Omitted Data from Watarrka Sunrise
Finally, it was returning to the classroom that encouraged me to live a life of my own, that distracted me from concentrating all my attention on an Aussie bloke. Intellectual stimulation as well as a new set of social contacts filled a space once overwhelmed by my jealousy of his busy work life. At the beginning of the new semester, I showed up for my first class in writing, editing, and publishing.
Accepting the offer of The University of Queensland to which I had applied a year previously, I enrolled in a master’s degree program. Energized by this new challenge, I leapt from the teacher's side of the desk, where I had spent the previous forty years, to the student’s side.

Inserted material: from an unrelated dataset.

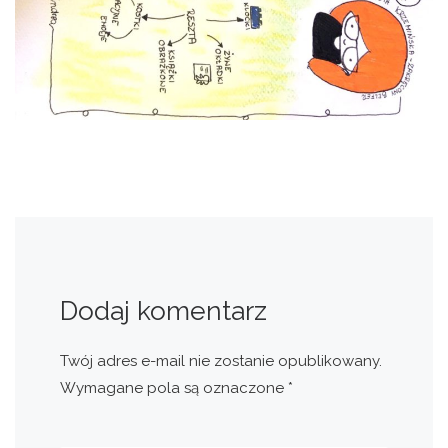
Dodaj komentarz
Twój adres e-mail nie zostanie opublikowany.
Wymagane pola są oznaczone
*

The course convener led us to believe that she would be a taskmaster. Her requirements ensured that we pay attention to detail, an expectation worthy of any competent editor. Wouldn’t you know, detail, according to every astrological commentary and personality test I had ever taken was not on my list of accomplishments.
You have no idea; Actually, I had no idea how many details were missed. I arrived in class minus assignments; sometimes I forgot to read my notes from the previous week. E-mail was a new academic tool. When had I ever used the Internet in this way? I had been on the web for over ten years, but I had never submitted an assignment for credit on line. The time had come to pay attention, to follow through.
Suddenly, there were others in the world who were intriguing, whose companionship distracted me from the emptiness of life as a retiree. Returning to the classroom as a graduate student provided an avenue through which I could validate my intellectual resources.